> ASSIGNMENT
Retype the data below exactly as it appears, line for line, but leave out the pictures.

> DATASET ENTRIES
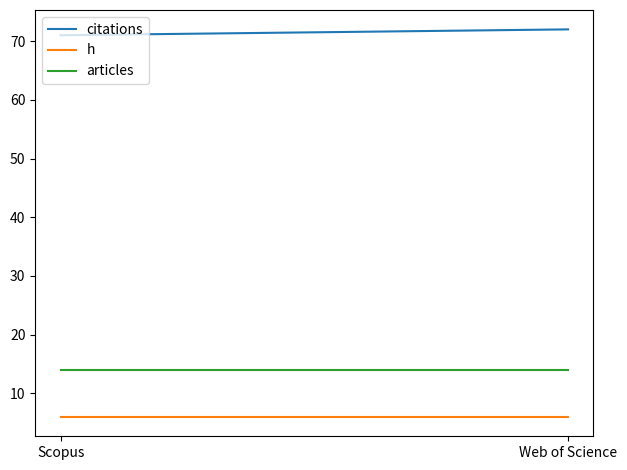

What is the label of the 2nd point from the left?

Web of Science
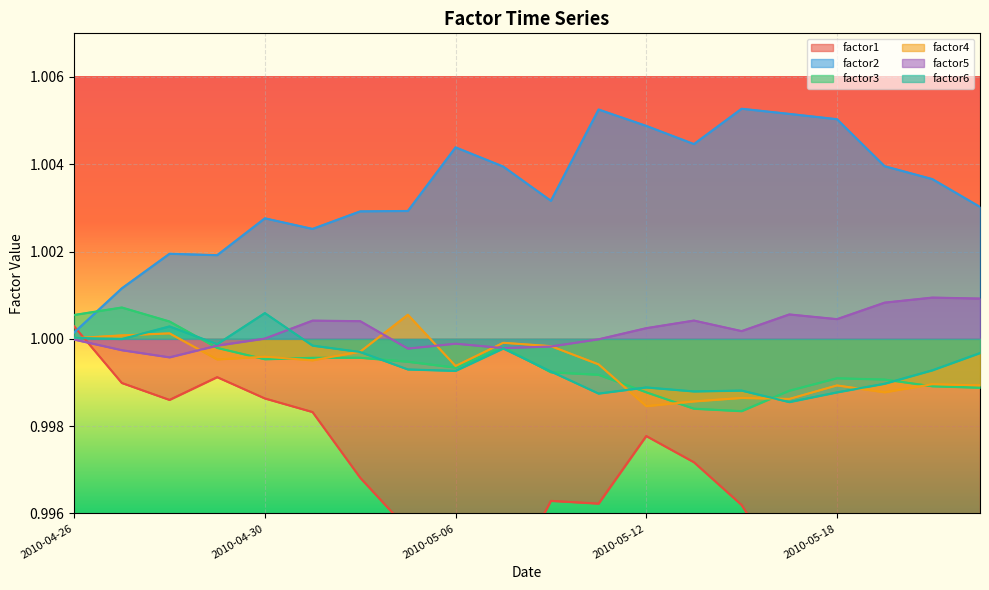

What is the label of the 18th point from the left?

2010-05-19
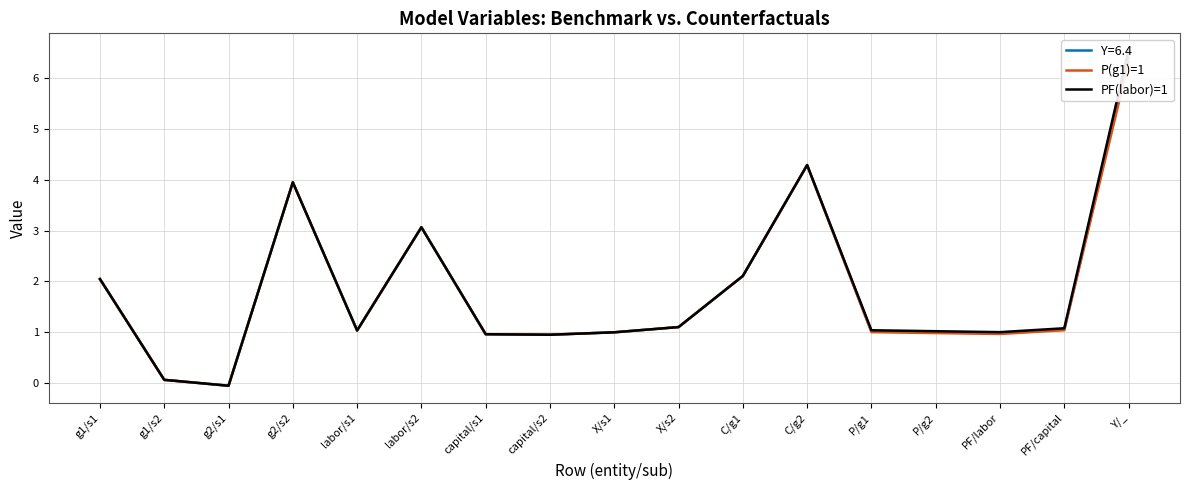

Where is PF(labor)=1 nearest to the value 3?

labor/s2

> SOLVED PROBLEM
What is the label of the 2nd point from the left?

Web of Science

What is the label of the 18th point from the left?

2010-05-19

Where is PF(labor)=1 nearest to the value 3?

labor/s2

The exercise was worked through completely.